Instructions -
(a) Rewrite the benchmark statistics text from "Table 2 shows the" up to and including "of each problem.", renaming "runs" to "trials" wherever it occurs.
(b) Pull out each line of the rows that contains the string "kern".

═════ Page text

5.2.2 Benchmark statistics

The reference robust optima and their corresponding locations for the five numerical test problems are shown in Table 1. These optima were obtained by direct robust optimization using the analytical expressions, i.e. without metamodel error. The number of constraints, \(n_h\), is shown in column 2 while the number of total dimensions of the problem \(n_d\) is given in the last column. The domain size in \(\mathbb {X}_c\) and \(\mathbb {X}_e\) is provided in column 3 and 4, respectively. Column 5 shows the robust optimum location for \(\mathbf {x}_c\) while column 6 gives the robust optimum location for \(\mathbf {x}_e\). The robust optimum objective value is given by \(f(\mathbf {x}_c,\mathbf {x}_e)\) in the second last column.

It is important to realize that the worst-case location for \(\mathbf {x}_e\) is different for the objective as opposed to the worst-case value for \(\mathbf {x}_e\) in the case of a constraint. The locations for \(\mathbf {x}_e\) listed in the table represent only the robust optimum location in \(\mathbb {X}_e\). On the other hand, the maximizer in \(\mathbb {X}_e\) for each constraint has not been listed.

Table 2 shows the average numerical performance of the proposed approach based on 100 runs of each test problem. The problem number is given by the first column. The second and third column provide the mean robust optimum location in \(\mathbb {X}_c\) and \(\mathbb {X}_e\) based on the 100 runs, respectively. The mean and standard deviation of the objective value at the robust optimum for each function are given in column four and five, respectively. The average total number of expensive function evaluations required to achieve this average performance is given in the sixth column. The second last column gives the number of dimensions of each problem.

══════════
═════ Supplied data

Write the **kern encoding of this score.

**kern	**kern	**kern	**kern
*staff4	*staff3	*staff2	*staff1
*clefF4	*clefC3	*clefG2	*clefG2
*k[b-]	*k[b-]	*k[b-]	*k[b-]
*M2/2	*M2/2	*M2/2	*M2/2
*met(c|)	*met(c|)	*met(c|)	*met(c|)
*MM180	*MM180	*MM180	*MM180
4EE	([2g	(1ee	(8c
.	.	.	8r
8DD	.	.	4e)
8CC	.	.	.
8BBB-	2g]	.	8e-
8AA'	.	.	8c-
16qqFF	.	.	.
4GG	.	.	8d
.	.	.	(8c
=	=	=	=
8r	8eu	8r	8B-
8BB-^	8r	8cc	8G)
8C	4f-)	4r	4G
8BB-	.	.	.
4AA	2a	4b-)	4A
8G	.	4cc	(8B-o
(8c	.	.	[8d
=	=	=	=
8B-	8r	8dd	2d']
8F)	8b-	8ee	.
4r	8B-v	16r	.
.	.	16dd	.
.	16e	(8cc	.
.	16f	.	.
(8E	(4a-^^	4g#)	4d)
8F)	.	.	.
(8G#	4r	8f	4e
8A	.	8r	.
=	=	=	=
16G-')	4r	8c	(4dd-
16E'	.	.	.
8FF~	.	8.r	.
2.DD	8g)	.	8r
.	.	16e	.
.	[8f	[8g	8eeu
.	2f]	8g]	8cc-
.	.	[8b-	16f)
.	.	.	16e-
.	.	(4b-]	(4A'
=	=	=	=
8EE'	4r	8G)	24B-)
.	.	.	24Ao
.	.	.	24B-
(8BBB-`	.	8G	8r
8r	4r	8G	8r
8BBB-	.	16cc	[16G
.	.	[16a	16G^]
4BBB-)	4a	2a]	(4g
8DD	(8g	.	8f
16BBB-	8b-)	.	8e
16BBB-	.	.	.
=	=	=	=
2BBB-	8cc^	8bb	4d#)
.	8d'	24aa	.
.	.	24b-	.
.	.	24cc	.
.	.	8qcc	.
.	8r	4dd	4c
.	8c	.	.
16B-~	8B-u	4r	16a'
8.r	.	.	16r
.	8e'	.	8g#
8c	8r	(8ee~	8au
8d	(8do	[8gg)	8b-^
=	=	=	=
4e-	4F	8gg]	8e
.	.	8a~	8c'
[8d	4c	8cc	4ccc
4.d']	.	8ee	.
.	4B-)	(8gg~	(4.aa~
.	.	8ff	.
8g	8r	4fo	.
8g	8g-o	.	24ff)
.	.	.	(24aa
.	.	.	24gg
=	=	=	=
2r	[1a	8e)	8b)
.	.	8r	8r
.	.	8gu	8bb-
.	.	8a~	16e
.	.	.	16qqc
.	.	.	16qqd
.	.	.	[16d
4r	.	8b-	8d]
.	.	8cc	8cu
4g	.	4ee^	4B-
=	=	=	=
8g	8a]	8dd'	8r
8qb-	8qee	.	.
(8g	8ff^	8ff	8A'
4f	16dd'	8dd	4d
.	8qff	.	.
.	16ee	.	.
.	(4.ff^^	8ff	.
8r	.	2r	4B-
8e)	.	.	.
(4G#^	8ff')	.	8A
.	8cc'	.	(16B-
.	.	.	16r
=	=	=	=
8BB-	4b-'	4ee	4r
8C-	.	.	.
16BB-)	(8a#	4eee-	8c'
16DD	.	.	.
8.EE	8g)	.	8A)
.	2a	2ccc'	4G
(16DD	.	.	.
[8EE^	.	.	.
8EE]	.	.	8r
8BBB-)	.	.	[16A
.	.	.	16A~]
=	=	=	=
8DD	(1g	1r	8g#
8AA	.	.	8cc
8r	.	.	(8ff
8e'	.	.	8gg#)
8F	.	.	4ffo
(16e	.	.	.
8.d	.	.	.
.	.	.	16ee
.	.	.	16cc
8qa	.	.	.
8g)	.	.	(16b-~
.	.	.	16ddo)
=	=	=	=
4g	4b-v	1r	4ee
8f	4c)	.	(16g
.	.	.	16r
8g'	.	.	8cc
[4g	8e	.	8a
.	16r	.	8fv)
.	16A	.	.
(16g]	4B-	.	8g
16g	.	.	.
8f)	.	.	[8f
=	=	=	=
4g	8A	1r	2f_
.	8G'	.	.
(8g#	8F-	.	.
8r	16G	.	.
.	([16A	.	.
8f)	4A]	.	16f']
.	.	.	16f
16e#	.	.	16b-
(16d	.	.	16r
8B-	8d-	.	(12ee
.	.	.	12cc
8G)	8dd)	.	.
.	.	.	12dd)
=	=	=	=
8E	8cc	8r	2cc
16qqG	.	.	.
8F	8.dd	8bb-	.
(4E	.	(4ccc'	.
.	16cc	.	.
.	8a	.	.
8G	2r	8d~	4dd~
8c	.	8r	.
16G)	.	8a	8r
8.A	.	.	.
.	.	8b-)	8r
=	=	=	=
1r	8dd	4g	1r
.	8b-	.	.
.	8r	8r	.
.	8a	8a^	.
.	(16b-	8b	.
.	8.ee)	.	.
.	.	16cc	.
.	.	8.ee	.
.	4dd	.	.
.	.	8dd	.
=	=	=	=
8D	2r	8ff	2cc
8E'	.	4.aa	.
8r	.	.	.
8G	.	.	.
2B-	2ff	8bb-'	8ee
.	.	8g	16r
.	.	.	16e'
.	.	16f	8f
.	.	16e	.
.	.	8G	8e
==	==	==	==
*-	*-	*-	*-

══════════

The solutions -
(a)
Table 2 shows the average numerical performance of the proposed approach based on 100 trials of each test problem. The problem number is given by the first column. The second and third column provide the mean robust optimum location in \(\mathbb {X}_c\) and \(\mathbb {X}_e\) based on the 100 trials, respectively. The mean and standard deviation of the objective value at the robust optimum for each function are given in column four and five, respectively. The average total number of expensive function evaluations required to achieve this average performance is given in the sixth column. The second last column gives the number of dimensions of each problem.

(b)
Write the **kern encoding of this score.
**kern	**kern	**kern	**kern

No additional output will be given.